To do -
For the data below, transcribe the part that opens with the line containing "ring dip: (119, 120)" and closes with the line containing "thumb tip: (1056, 1486)", exactly and with no pictures.
** Records for the exercise follows **
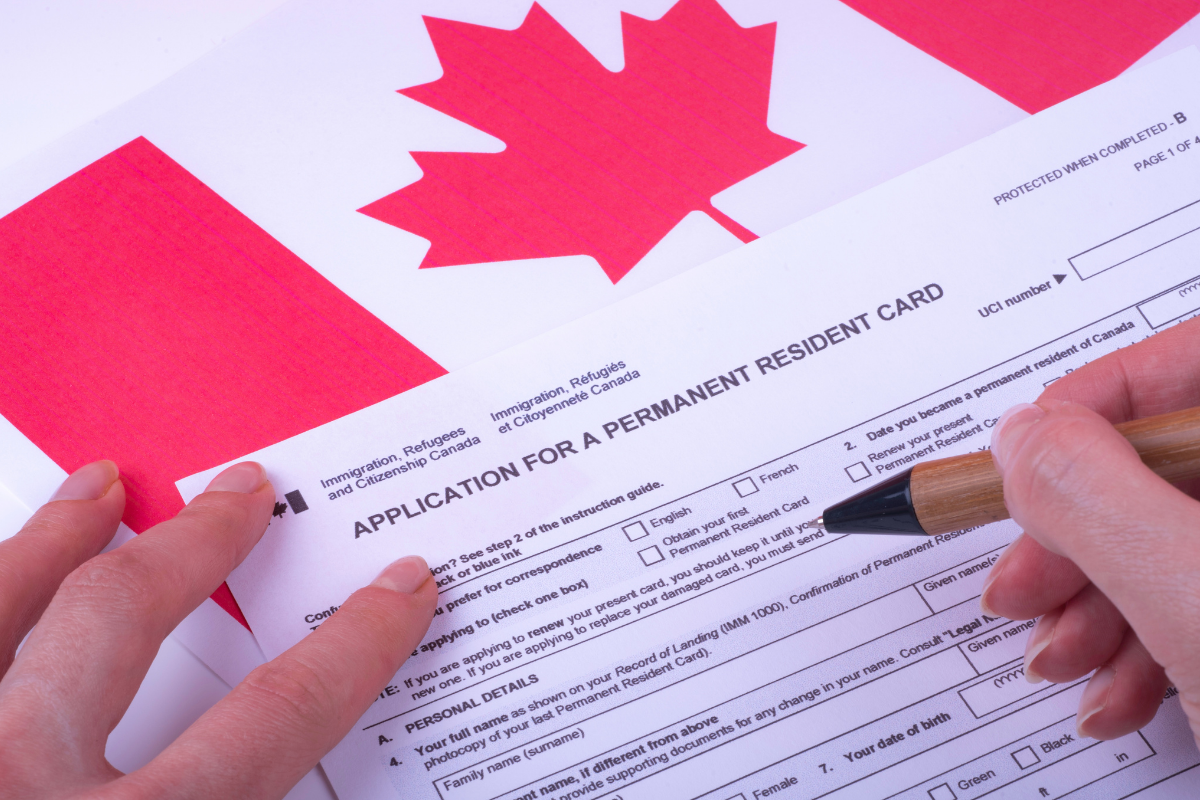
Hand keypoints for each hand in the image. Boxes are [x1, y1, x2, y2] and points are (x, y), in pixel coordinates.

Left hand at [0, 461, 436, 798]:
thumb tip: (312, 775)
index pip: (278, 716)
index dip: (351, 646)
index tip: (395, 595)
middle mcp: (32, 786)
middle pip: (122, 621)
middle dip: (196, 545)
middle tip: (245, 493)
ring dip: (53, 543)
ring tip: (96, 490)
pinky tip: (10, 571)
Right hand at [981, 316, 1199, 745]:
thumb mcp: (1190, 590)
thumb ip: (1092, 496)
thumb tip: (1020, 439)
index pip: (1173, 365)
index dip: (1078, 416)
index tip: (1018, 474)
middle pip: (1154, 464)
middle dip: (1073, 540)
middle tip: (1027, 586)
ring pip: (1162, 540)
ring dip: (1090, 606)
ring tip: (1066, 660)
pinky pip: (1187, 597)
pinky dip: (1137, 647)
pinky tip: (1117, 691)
** End of Records for the exercise **
** Records for the exercise follows **
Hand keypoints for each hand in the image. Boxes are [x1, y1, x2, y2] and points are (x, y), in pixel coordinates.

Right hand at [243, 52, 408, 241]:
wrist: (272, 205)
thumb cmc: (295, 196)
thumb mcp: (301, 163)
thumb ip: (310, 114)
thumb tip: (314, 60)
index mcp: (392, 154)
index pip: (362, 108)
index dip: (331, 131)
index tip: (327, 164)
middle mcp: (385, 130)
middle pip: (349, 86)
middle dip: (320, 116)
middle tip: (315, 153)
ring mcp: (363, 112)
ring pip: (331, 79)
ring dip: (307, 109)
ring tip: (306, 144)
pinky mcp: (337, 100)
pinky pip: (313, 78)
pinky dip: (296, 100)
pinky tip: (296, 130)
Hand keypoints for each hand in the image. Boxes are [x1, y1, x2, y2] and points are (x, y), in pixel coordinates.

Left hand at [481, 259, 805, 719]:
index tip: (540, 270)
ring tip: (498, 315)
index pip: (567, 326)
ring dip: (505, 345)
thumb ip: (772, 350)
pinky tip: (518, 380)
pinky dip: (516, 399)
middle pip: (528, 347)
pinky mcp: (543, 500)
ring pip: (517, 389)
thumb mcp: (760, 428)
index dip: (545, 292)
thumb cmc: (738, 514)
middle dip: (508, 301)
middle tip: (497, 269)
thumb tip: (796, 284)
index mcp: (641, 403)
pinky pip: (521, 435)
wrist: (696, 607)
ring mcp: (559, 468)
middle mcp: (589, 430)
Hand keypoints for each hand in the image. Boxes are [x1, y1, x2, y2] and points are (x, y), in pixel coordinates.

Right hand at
** End of Records for the exercise **
** Records for the exercise follows **
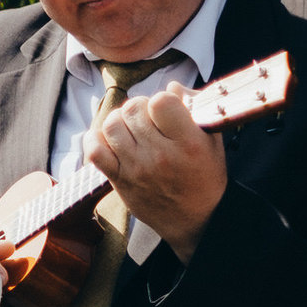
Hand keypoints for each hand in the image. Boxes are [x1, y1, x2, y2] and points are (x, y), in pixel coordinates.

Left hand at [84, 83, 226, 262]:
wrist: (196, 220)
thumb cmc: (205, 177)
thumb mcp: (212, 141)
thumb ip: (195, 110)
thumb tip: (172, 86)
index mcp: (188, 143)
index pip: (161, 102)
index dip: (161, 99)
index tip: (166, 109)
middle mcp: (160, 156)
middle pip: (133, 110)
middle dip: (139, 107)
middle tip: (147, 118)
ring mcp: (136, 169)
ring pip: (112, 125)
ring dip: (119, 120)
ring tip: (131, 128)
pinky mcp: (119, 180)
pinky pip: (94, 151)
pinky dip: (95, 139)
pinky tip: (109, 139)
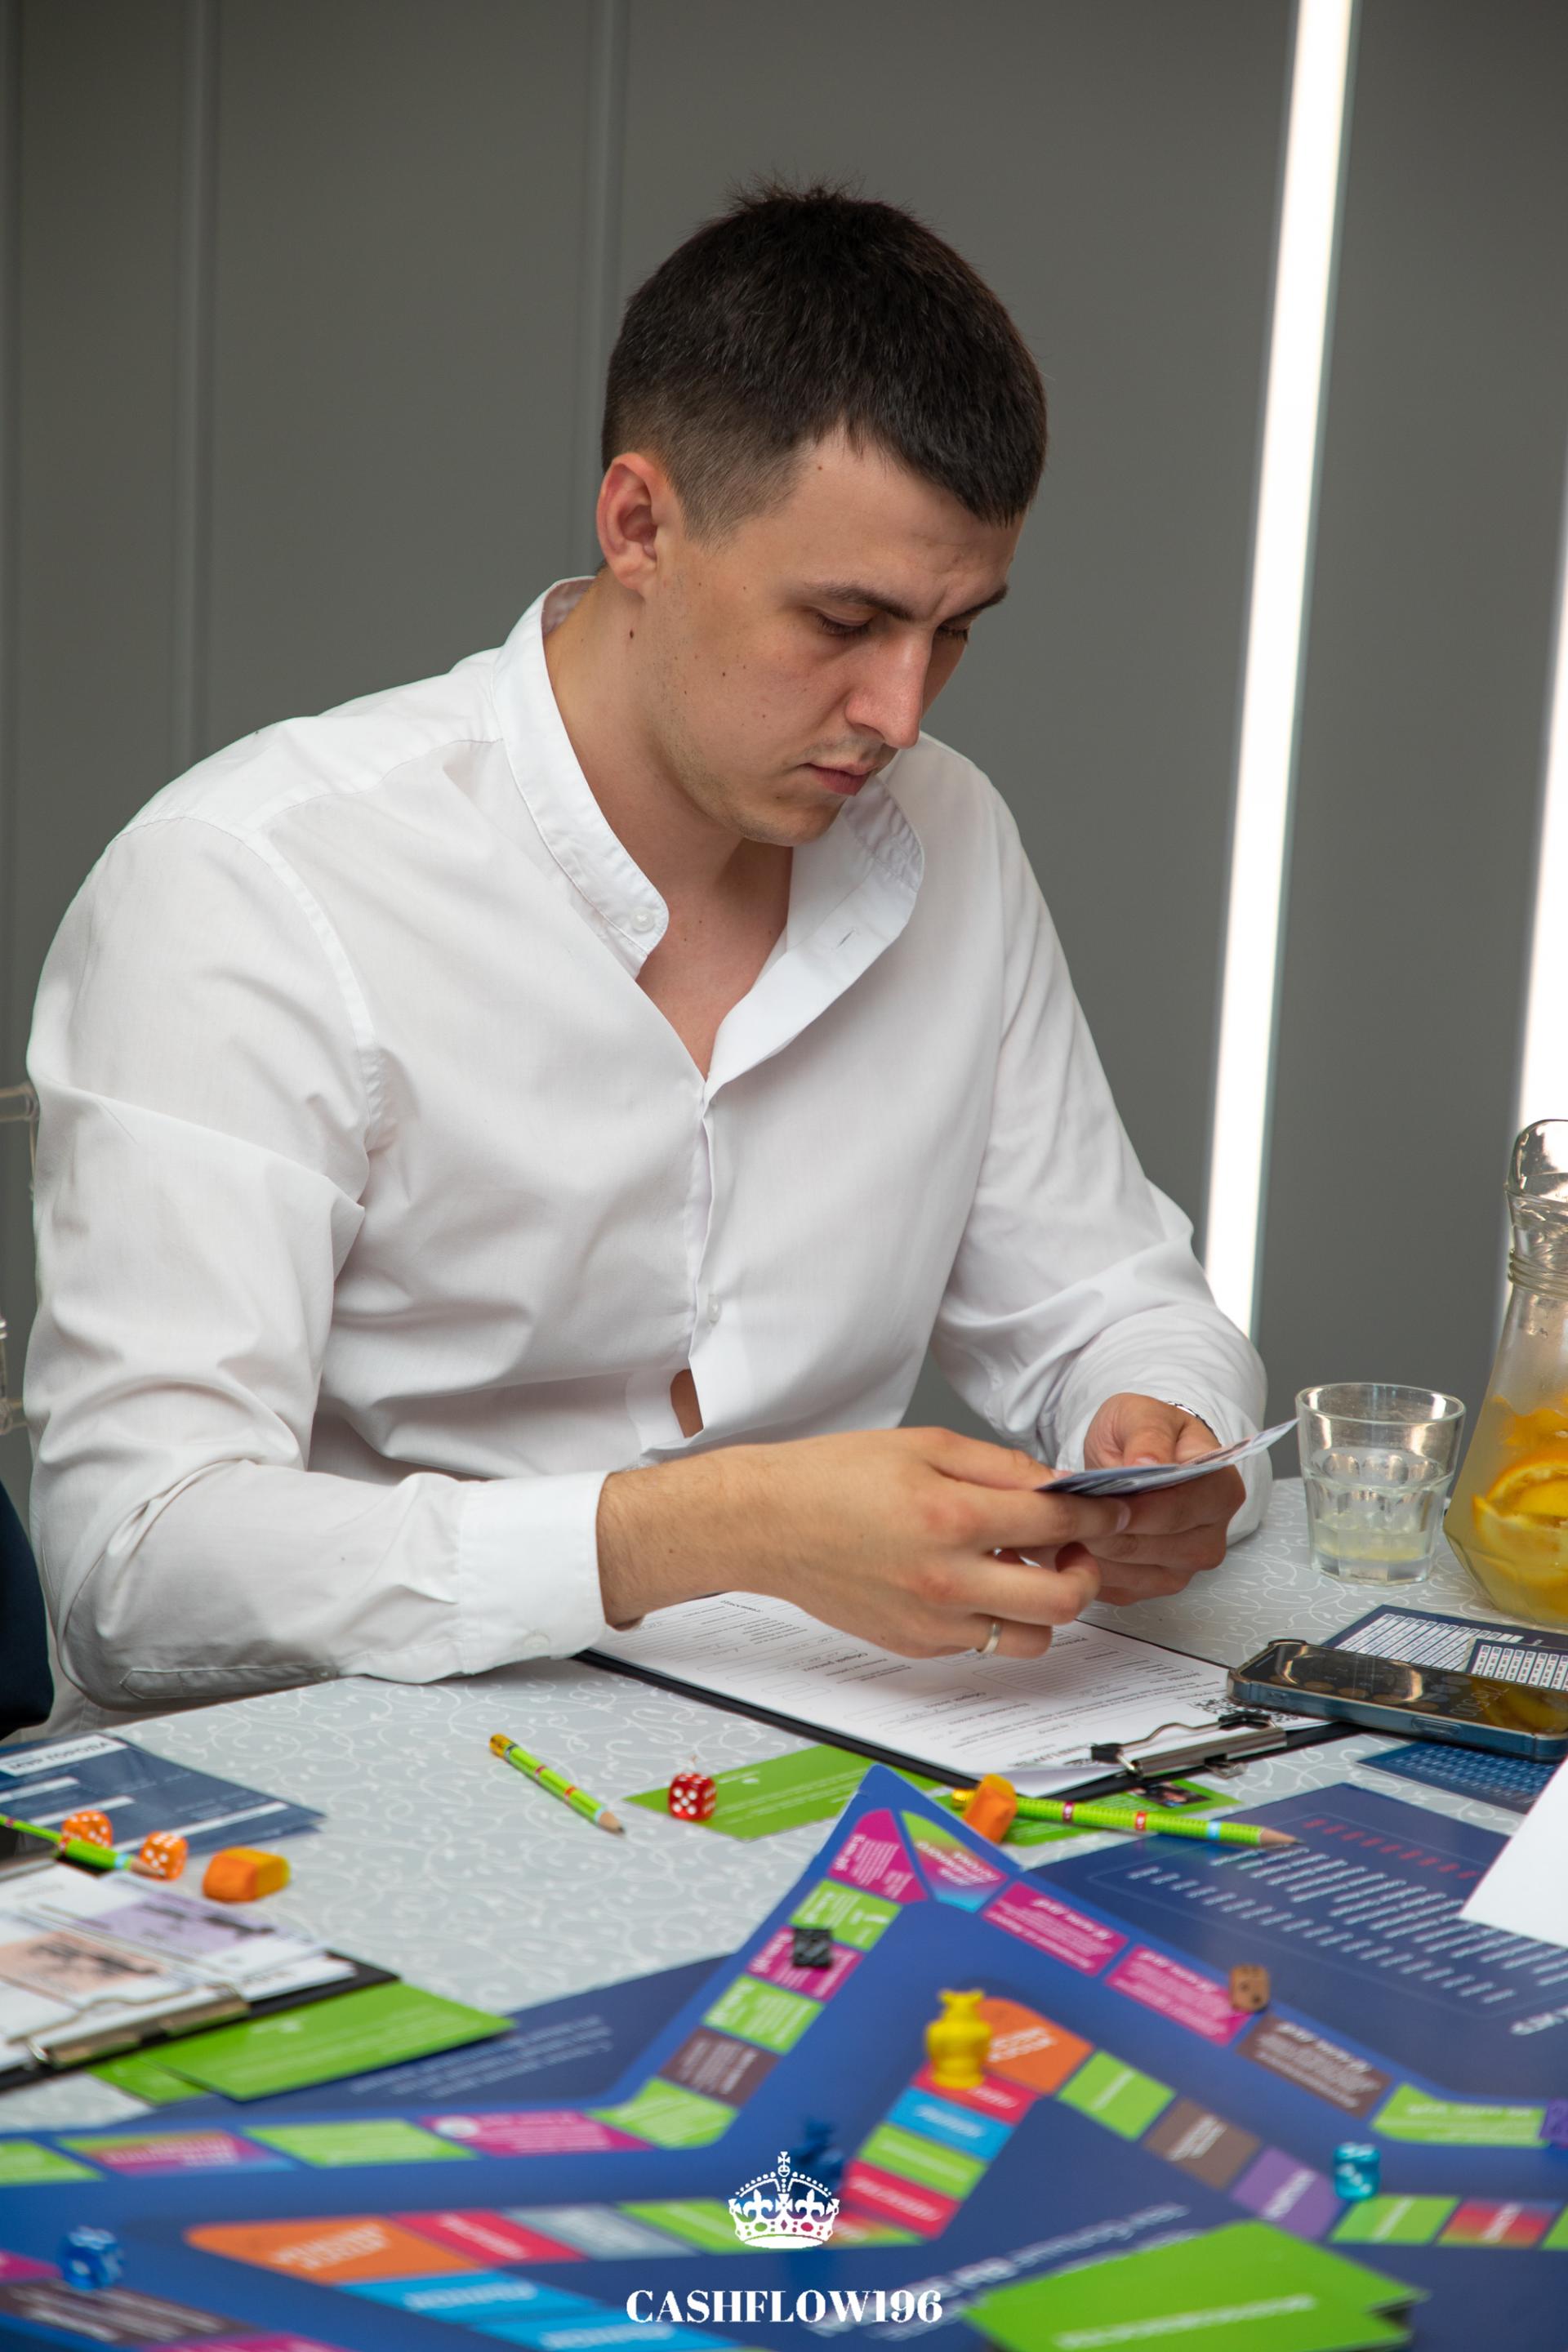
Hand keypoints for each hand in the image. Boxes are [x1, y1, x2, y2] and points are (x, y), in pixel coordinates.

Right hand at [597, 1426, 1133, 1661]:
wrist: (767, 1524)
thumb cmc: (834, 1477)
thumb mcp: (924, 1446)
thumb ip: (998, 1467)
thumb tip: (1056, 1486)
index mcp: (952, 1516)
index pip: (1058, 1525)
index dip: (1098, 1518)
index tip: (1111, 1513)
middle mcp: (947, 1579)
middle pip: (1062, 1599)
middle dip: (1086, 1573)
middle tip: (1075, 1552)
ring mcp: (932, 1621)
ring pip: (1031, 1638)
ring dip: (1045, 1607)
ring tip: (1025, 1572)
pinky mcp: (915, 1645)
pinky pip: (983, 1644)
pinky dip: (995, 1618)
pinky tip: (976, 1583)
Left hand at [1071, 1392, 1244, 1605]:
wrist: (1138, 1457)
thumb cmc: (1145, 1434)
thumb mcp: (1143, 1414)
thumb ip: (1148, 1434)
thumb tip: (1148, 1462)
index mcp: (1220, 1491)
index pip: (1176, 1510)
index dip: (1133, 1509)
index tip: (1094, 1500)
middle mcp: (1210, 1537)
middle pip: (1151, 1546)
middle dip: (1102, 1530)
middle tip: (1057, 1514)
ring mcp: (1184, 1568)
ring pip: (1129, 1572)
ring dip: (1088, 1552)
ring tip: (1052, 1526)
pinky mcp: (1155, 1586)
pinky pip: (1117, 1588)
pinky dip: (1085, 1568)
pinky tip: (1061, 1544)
** End of Records for the exercise **
Exercise response -
ring dip: (119, 120)
ring tip: (131, 128)
pinky mcp: (119, 180)
pinky pip: (94, 151)
pinky dip: (95, 139)
pinky tip: (109, 139)
Hand keypoints for each hand in the image. Boxes are [x1, y1, x2, y2] and points are (x, y), in pixel coordinates.

Right hand at [597, 1426, 1133, 1661]:
wrist: (767, 1524)
thumb cmc: (834, 1477)
thumb mcp: (924, 1446)
thumb ip: (998, 1467)
thumb tip: (1056, 1486)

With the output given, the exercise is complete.